PJ, I remember talking with you on the phone one evening when I was contemplating joining ATHA. I have never met you but I definitely recognize your name from your being invloved in trad organizations and events. I would like to take a stab at what may be going on.
Being as involved in archery as you have been can be a good thing in the sense that you have given of yourself and you can say you have done your part. The bad thing is that you may have went to far, to the point of burning out. I can feel this happening with myself as I have been feeling somewhat the same as you describe but I found a cure. I have vowed that this is my last year serving in an official capacity for any archery organizations. Time to pass the torch.
The constant battles we deal with to make bowhunting bettter and to preserve our history can take their toll.
Even the constant barrage from the media to degrade bowhunting by pushing competition, trophy hunting, canned hunting, etc.... can get old quick.
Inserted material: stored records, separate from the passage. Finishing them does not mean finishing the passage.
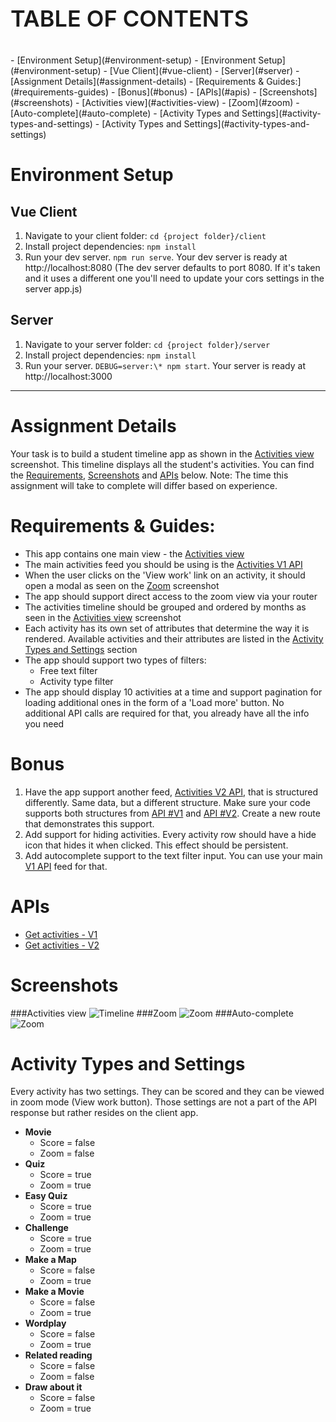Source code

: <p style="font-weight:600; font-size:36px">TABLE OF CONTENTS</P>
<!-- @import "[TOC]" {cmd="toc" depthFrom=1 depthTo=6 orderedList=false} -->
<!-- code_chunk_output -->
- [Environment Setup](#environment-setup)
- [Environment Setup](#environment-setup)
  - [Vue Client](#vue-client)
  - [Server](#server)
- [Assignment Details](#assignment-details)
- [Requirements & Guides:](#requirements-guides)
- [Bonus](#bonus)
- [APIs](#apis)
- [Screenshots](#screenshots)
    - [Activities view](#activities-view)
    - [Zoom](#zoom)
    - [Auto-complete](#auto-complete)
- [Activity Types and Settings](#activity-types-and-settings)
- [Activity Types and Settings](#activity-types-and-settings)
<!-- /code_chunk_output -->

# Environment Setup

## Vue Client

1. Navigate to your client folder: `cd {project folder}/client`
2. Install project dependencies: `npm install`
3. Run your dev server. `npm run serve`. Your dev server is ready at http://localhost:8080
   (The dev server defaults to port 8080. If it's taken and it uses a different one you'll need to update your cors settings in the server app.js)

## Server

1. Navigate to your server folder: `cd {project folder}/server`
2. Install project dependencies: `npm install`
3. Run your server. `DEBUG=server:\* npm start`. Your server is ready at http://localhost:3000

---

# Assignment Details

Your task is to build a student timeline app as shown in the [Activities view](#activities-view) screenshot. This timeline displays all the student's activities.
You can find the [Requirements](#requirements-guides), [Screenshots](#screenshots) and [APIs](#apis) below.
Note: The time this assignment will take to complete will differ based on experience.

# Requirements & Guides:

- This app contains one main view - the [Activities view](#activities-view)
- The main activities feed you should be using is the [Activities V1 API](#apis)
- When the user clicks on the 'View work' link on an activity, it should open a modal as seen on the [Zoom](#zoom) screenshot
- The app should support direct access to the zoom view via your router
- The activities timeline should be grouped and ordered by months as seen in the [Activities view](#activities-view) screenshot
- Each activity has its own set of attributes that determine the way it is rendered. Available activities and their attributes are listed in the [Activity Types and Settings](#activity-types-and-settings) section
- The app should support two types of filters:
  - Free text filter
  - Activity type filter
- The app should display 10 activities at a time and support pagination for loading additional ones in the form of a 'Load more' button.
  No additional API calls are required for that, you already have all the info you need

# Bonus

1. Have the app support another feed, [Activities V2 API](#apis), that is structured differently. Same data, but a different structure. Make sure your code supports both structures from [API #V1](#apis) and [API #V2](#apis). Create a new route that demonstrates this support.
2. Add support for hiding activities. Every activity row should have a hide icon that hides it when clicked. This effect should be persistent.
3. Add autocomplete support to the text filter input. You can use your main [V1 API](#apis) feed for that.

# APIs

- [Get activities - V1](http://localhost:3000/activities/v1)
- [Get activities - V2](http://localhost:3000/activities/v2)

# Screenshots

###Activities view
![Timeline](assets/timeline.jpg)
###Zoom
![Zoom](assets/zoom.jpg)
###Auto-complete
![Zoom](assets/autocomplete.jpg)

# Activity Types and Settings

Every activity has two settings. They can be scored and they can be viewed in zoom mode (View work button). Those settings are not a part of the API response but rather resides on the client app.

- **Movie**
  - Score = false
  - Zoom = false
- **Quiz**
  - Score = true
  - Zoom = true
- **Easy Quiz**
  - Score = true
  - Zoom = true
- **Challenge**
  - Score = true
  - Zoom = true
- **Make a Map**
  - Score = false
  - Zoom = true
- **Make a Movie**
  - Score = false
  - Zoom = true
- **Wordplay**
  - Score = false
  - Zoom = true
- **Related reading**
  - Score = false
  - Zoom = false
- **Draw about it**
  - Score = false
  - Zoom = true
I suggest this: Step back, take a deep breath, and put all aspects of bowhunting out of your mind. Hunt for yourself and no one else, but only when you are ready. Spend time with family and friends and let the bowhunting fire come alive on it's own.  :campfire:
The democracy will cease to exist when you take away from those who are willing to work and give to those who are not. - Thomas Jefferson

George D. Stout

Years of retail management and scarce time off took its toll on me at one time.  I still went hunting with the bow but my mind was not into it.
Don't do anything because someone else thinks you should.  I think 2-Big may have hit on a pretty good clue.  Take a break and look at what makes you happy.  If it is to be hunting, you will figure that out.  Just don't sell all of your bows 8^).